Graduation Year

2023

Document Type

Thesis

Degree

M.A.

Degree Name

Master of Arts (M.A.)

Degree Granting Department

History

Major Professor

Kees Boterbloem, Ph.D.

Committee Member

Golfo Alexopoulos, Ph.D.

Committee Member

Victor Peppard, Ph.D.

Keywords

Authoritarianism, Enlightenment, Masonry, Mysticism, Social Media

Abstract

This thesis seeks to explore Russian Freemasonry in both the reign of Peter I and in theRussian Federation following the collapse of the Soviet Union, two periods where the relevant scholarship has largely fallen silent. The first chapter argues that early Masonic influences were both present at the court of Peter I and accepted by the Tsar. These intellectual trends, traceable in the libraries, social connections, and writings of individual Jacobites, would reemerge in the institutional Freemasonry in the reign of Catherine II. The printing and translation activities of Novikov and Lopukhin indicate a strong interest in these mystical ideas as well as a willingness to spread them among the Russian reading public.
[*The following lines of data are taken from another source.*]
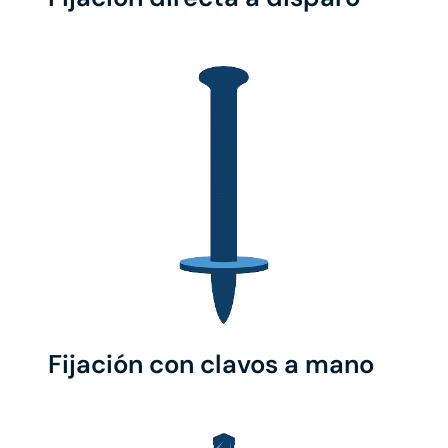
Fijación con clavos a mano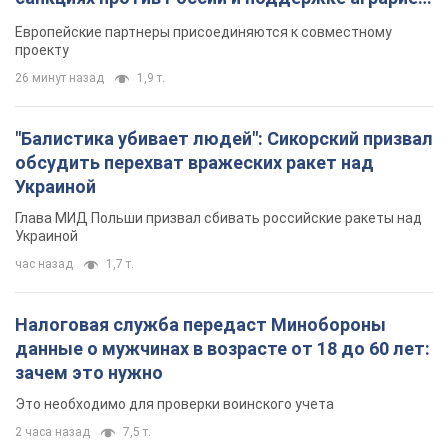
Видео
Европейские партнеры присоединяются к совместному
проекту
26 минут назад
1,9 т.
"Балистика убивает людей": Сикорский призвал
обсудить перехват вражеских ракет над
Украиной
Глава МИД Польши призвал сбивать российские ракеты над
Украиной
час назад
1,7 т.
Налоговая служба передаст Минобороны
данные о мужчинах в возрасте от 18 до 60 лет:
зачем это нужно
Это необходимо для проверки воинского учета
2 часа назад
7,5 т.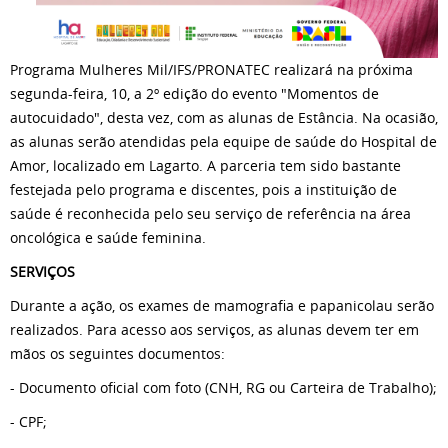
Programa Mulheres Mil/IFS/PRONATEC realizará na próxima
segunda-feira, 10, a 2º edição do evento "Momentos de
autocuidado", desta vez, com as alunas de Estância. Na ocasião,
as alunas serão atendidas pela equipe de saúde do Hospital de
Amor, localizado em Lagarto. A parceria tem sido bastante
festejada pelo programa e discentes, pois a instituição de
saúde é reconhecida pelo seu serviço de referência na área
oncológica e saúde feminina.
SERVIÇOS
Durante a ação, os exames de mamografia e papanicolau serão
realizados. Para acesso aos serviços, as alunas devem ter em
mãos os seguintes documentos:
- Documento oficial com foto (CNH, RG ou Carteira de Trabalho);
- CPF;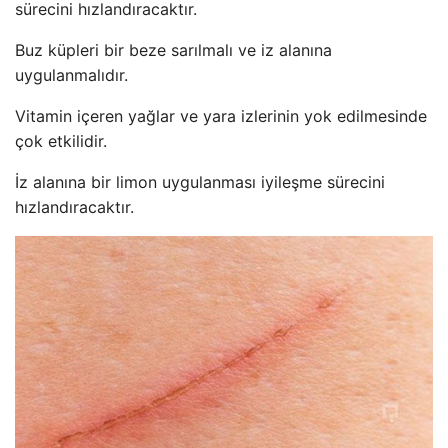
sürecini hızlandıracaktır.
Buz küpleri bir beze sarılmalı ve iz alanına
uygulanmalıdır.
Vitamin içeren yağlar ve yara izlerinin yok edilmesinde
çok etkilidir.
İz alanına bir limon uygulanması iyileşme sürecini
hızlandıracaktır.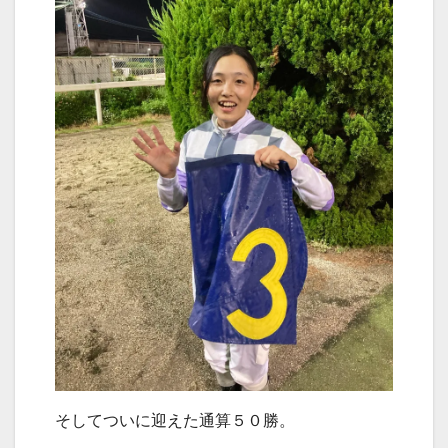
そしてついに迎えた通算５０勝。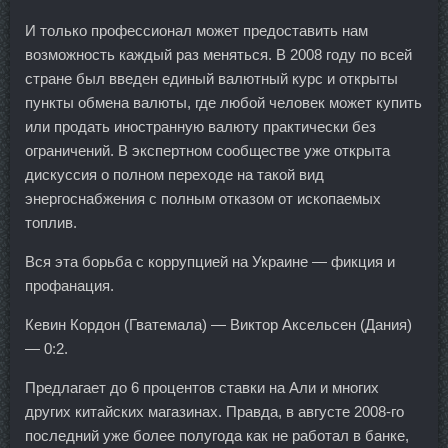
И только профессионал может предоставить нам
возможность каждый раз меняться. В 2008 году по всей
стране был введен единый валютный курс и открыты
пункты обмена валюты, где любой человек может купить
или продать иностранную валюту практически без
ограничений. В экспертном сообществе уже открыта
дискуссия о полном переходе на такой вид
энергоснабжения с полным отказом от ископаемых
топлив.
Вся эта борьба с коррупцией на Украине — фикция и
профанация.
Кевин Кордон (Гватемала) — Виктор Аксельсен (Дания)
— 0:2.
Предлагает до 6 процентов ставки на Али и многих
других китайских магазинах. Правда, в августе 2008-го
последний уже более полугода как не работал в банке,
Thus, the esoteric ideas embraced by the Jacobites of the Petrine court reemerge in the nineteenth-century writings of Anna Labzina, whose entanglement with Freemasonry represented an intellectual adoption of the fraternity’s values even when she herself was barred from membership. The second chapter utilizes the extensive social media presence of the political technologist Andrey Bogdanov, the current Grand Master of the Grand Lodge of Russia, as its primary source. Through a wide analysis of his travels, as well as a closer reading of his individual posts, it argues that Russian Freemasonry is used by Bogdanov to promote a pro-Kremlin worldview to an international audience while giving the Grand Master justification to increase his reach through global travel.